More concerning is the fundamental limitation of heuristic security. The hooks analyze command strings and file paths as text, which means sufficiently obfuscated attacks bypass detection. A command like bash -c $(echo 'cm0gLXJmIC8=' | base64 -d) might slip through naive pattern matching since the decoded payload doesn’t exist in the analyzed string. The repository’s security hooks implement some obfuscation detection (checking for base64, eval, and encoded characters), but this becomes an arms race. You’re not protecting against adversarial AI or compromised Claude instances—you’re preventing accidents and catching obvious mistakes. Treat these hooks as seatbelts, not firewalls.

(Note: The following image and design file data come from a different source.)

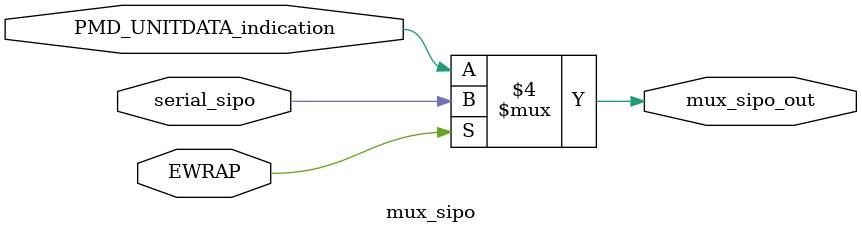
<source format=v>
/*
******************************************************************************
*
*  Filename     :   mux_sipo.v
*i
*  Description  :   This module describes the multiplexer which passes dat to the input
                    of the sipo module. This mux is governed by EWRAP control signal and passes
                    data from two inputs: PMD_UNITDATA_indication and s_out which is the output of piso module
*
*  Author       :   Jhon Gaitan Aguilar
*                   <JHON.GAITAN@ucr.ac.cr>
*
*  License      :   This program is free software: you can redistribute it and/or modify
*                   it under the terms of the GNU General Public License as published by
*                   the Free Software Foundation, either version 3 of the License, or
*                   (at your option) any later version.
*
*                   This program is distributed in the hope that it will be useful,
*                   but WITHOUT ANY WARRANTY; without even the implied warranty of
*                   MERCHANTABILITY or FITNESS FOR A PARTICULAR PURPOSE.  See the
*                   GNU General Public License for more details.
*
*                   You should have received a copy of the GNU General Public License
*                   along with this program.  If not, see <http://www.gnu.org/licenses/>.
*  
*  Created      :   11/18/2022
*
******************************************************************************
*/
module mux_sipo(

    //Declare Inputs here
    input serial_sipo,
    input PMD_UNITDATA_indication,
    input EWRAP,
    //Declare Outputs here
    output reg mux_sipo_out);

//Declare registers here

//Declare wires here


always @(serial_sipo,PMD_UNITDATA_indication,EWRAP) begin
    if (EWRAP == 1) begin
     mux_sipo_out = serial_sipo;
    end
else
     mux_sipo_out = PMD_UNITDATA_indication;
end
endmodule
</source>
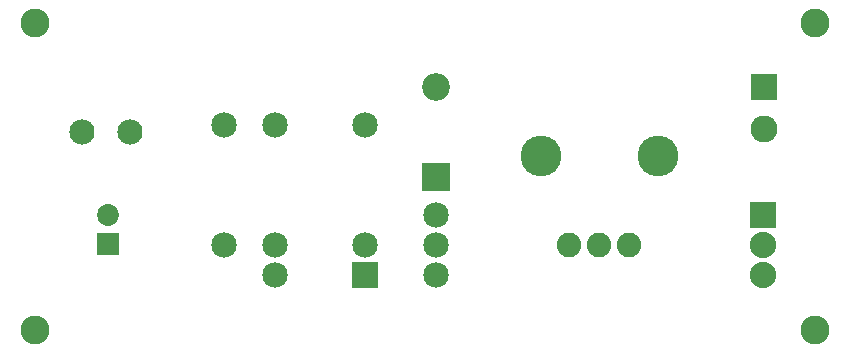
<source format=gbs>
G04 MADE WITH FRITZING*
G04 WWW.FRITZING.ORG*
G04 DOUBLE SIDED*
G04 HOLES PLATED*
G04 CONTOUR ON CENTER OF CONTOUR VECTOR*
%ASAXBY*%
%FSLAX23Y23*%
%MOIN*%
%OFA0B0*%
%SFA1.0B1.0*%
%ADD10C,0.085000*%
%ADD11C,0.081889*%
%ADD12C,0.081917*%
%ADD13C,0.134033*%
%ADD14C,0.088000*%
%ADD15C,0.092000*%
%ADD16C,0.072992*%
%ADD17C,0.084000*%
%ADD18C,0.090000*%
%ADD19C,0.096614*%
%ADD20C,0.135984*%
%ADD21R,0.088000X0.088000*%
%ADD22R,0.092000X0.092000*%
%ADD23R,0.085000X0.085000*%
%ADD24R,0.072992X0.072992*%
%ADD25R,0.090000X0.090000*%
%LNMASK0*%
G90*
G70*
G54D10*
X708Y762D03*
X708Y362D03*
G54D11*
X1860Y362D03*
X1960Y362D03*
G54D12*
X2060Y362D03*
G54D13*
X1766Y658D03*
X2154Y658D03*
G54D14*
X2507Y462D03*
X2507Y362D03*
X2507Y262D03*
G54D10*
X1414Y461D03*
X1414Y361D03*
X1414Y261D03*
G54D15*
X1416Y589D03*
X1416Y887D03*
G54D10*
X1180Y261D03*
X1180Y361D03*
X1180Y761D03*
X880Y761D03*
X880Y361D03*
X880Y261D03*
G54D16*
X322Y364D03*
X322Y462D03*
G54D17*
X237Y738D03*
X394Y738D03*
G54D18*
X2508Y887D03*
X2508Y749D03*
G54D19*
X78Y1103D03*
X78Y78D03*
X2678Y78D03*
X2678Y1103D03*
G54D20*
X1764Y659D03*
X2154Y659D03*
G54D21*
X2507Y462D03*
G54D22*
X1416Y588D03*
G54D23*
X1180Y261D03*
G54D24*
X322Y364D03*
G54D25*
X2508Y887D03*
G04 End of Mask0*
M02*
</source>
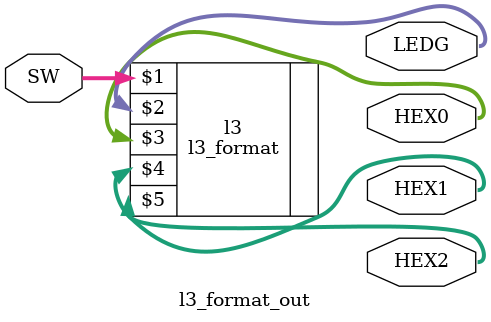
<source format=v>
module l3_format_out(
	input [9:0] SW,
	//input [7:0] LEDG,
	
	output [7:0] LEDG,
	output [6:0] HEX0,
	output [6:0] HEX1,
	output [6:0] HEX2

);

l3_format l3(SW[9:0], LEDG[7:0],HEX0[6:0], HEX1[6:0], HEX2[6:0]);

endmodule
</source>
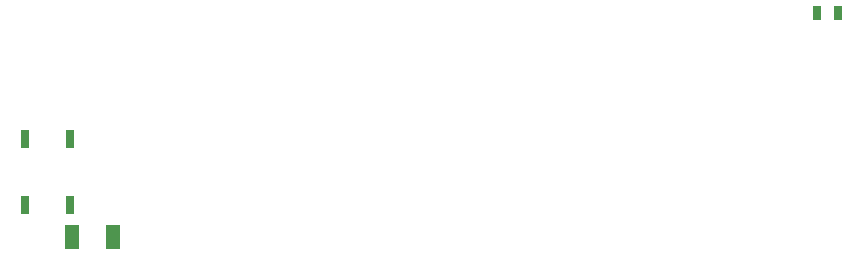
<source format=gbr>
G04 EAGLE Gerber RS-274X export*
G75*
%MOMM*%
%FSLAX34Y34*%
%LPD*%
%INSolderpaste Bottom*%
%IPPOS*%
%AMOC8*
5,1,8,0,0,1.08239X$1,22.5*%
G01*
%ADD10R,1.270000X2.060000*%
%ADD11R,0.800000X1.200000*%
%ADD12R,0.762000X1.524000*%


D10*
X95020Y139700D03*
X59920Y139700D03*
D11*
X690770Y328930D03*
X708770Y328930D03*
D12*
X58420Y166370D03*
X58420Y222250D03*
X20320Y166370D03*
X20320Y222250D03*
M02*

</source>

The hook system also can’t access Claude’s reasoning or modify its context. If Claude is fundamentally confused about your codebase structure, hooks can only reject its actions, not fix its understanding. You’ll end up in loops where Claude attempts an operation, gets blocked, tries a slightly different approach, gets blocked again, and burns through API calls without progress. There’s no mechanism for hooks to inject corrective information back into Claude’s decision-making process.
Verdict
Use if: You’re running Claude Code with access to production systems, repositories containing secrets, or any environment where accidental destructive operations would cause real damage. The security and file-guard hooks provide essential protection against AI-induced disasters for minimal setup cost. Also use if you’re building team workflows around Claude and need audit trails, notifications, or automated git staging—the hook system is the right extension point for this automation. Skip if: You’re working in fully sandboxed development environments where Claude literally cannot harm anything important. The latency overhead isn’t worth it for exploratory coding in disposable containers or test VMs. Also skip if you need deep integration with Claude’s reasoning or want to modify how it plans operations—hooks only see the final tool invocations, not the thinking behind them. For those cases, you’d need to work at the API level or wait for Anthropic to expose deeper extension points.